- Jacinto Arauz Location within Argentina
- Coordinates: 38°05′04″S 63°25′47″W﻿ / ﻿38.0845°S 63.4296°W
- Country: Argentina
- Province: La Pampa
- Department: Hucal
- Founded: April 6, 1889
- Elevation: 345 m (1,132 ft)

Population (INDEC, 2010)
- • Total: 2,434
- Time zone: UTC−3 (ART)
- Argentine Postal Code: L8208
- Area code: 2925

= Jacinto Arauz =

Jacinto Arauz is a town in Hucal, La Pampa Province, Argentina.

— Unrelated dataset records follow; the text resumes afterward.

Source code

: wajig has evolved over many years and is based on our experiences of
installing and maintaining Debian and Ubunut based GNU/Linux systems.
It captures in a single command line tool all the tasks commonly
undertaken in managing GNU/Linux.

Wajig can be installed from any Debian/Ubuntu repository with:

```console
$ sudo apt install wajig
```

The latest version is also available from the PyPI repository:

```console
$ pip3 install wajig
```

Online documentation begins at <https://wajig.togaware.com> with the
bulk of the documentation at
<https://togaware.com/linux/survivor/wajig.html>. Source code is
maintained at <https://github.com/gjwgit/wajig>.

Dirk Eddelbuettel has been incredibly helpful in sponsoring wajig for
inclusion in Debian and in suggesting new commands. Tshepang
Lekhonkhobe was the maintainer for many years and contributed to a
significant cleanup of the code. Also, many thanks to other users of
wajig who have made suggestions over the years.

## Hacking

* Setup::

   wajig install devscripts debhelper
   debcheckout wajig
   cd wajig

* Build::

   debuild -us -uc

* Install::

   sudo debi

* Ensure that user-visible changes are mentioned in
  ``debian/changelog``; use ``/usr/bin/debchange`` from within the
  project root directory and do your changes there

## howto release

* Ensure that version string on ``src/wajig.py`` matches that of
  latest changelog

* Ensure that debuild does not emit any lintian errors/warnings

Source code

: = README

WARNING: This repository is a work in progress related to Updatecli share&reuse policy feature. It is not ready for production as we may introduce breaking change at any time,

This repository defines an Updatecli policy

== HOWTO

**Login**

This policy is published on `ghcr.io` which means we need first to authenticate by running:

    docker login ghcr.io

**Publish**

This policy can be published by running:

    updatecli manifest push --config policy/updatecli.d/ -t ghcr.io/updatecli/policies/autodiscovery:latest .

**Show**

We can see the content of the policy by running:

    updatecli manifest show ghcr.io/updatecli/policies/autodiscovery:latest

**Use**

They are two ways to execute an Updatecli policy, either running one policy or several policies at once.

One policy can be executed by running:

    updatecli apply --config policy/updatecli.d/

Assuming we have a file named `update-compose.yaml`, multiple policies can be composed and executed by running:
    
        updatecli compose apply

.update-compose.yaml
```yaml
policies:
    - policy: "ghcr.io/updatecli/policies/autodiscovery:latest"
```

The town was founded in 1889.

The town lies about 2 miles south of National Route 35 and 125 miles southeast of Santa Rosa, the province capital.

The economy of the town is primarily based on agriculture, mining, and tourism. The town was often mentioned by René Favaloro, as it is where he began his career in medicine. The town now has a museum of rural medicine named in his honor.

==Population==
Jacinto Arauz had 2,434 inhabitants as of 2010, representing a decrease of 1.2% compared with 2,463 inhabitants in the 2001 census.

==Museum of rural medicine==
Jacinto Arauz's Museum of Rural Medicine is named after Dr. René Favaloro, who began his career in medicine in the town. The museum houses a number of artifacts, including surgical tools used by local doctors.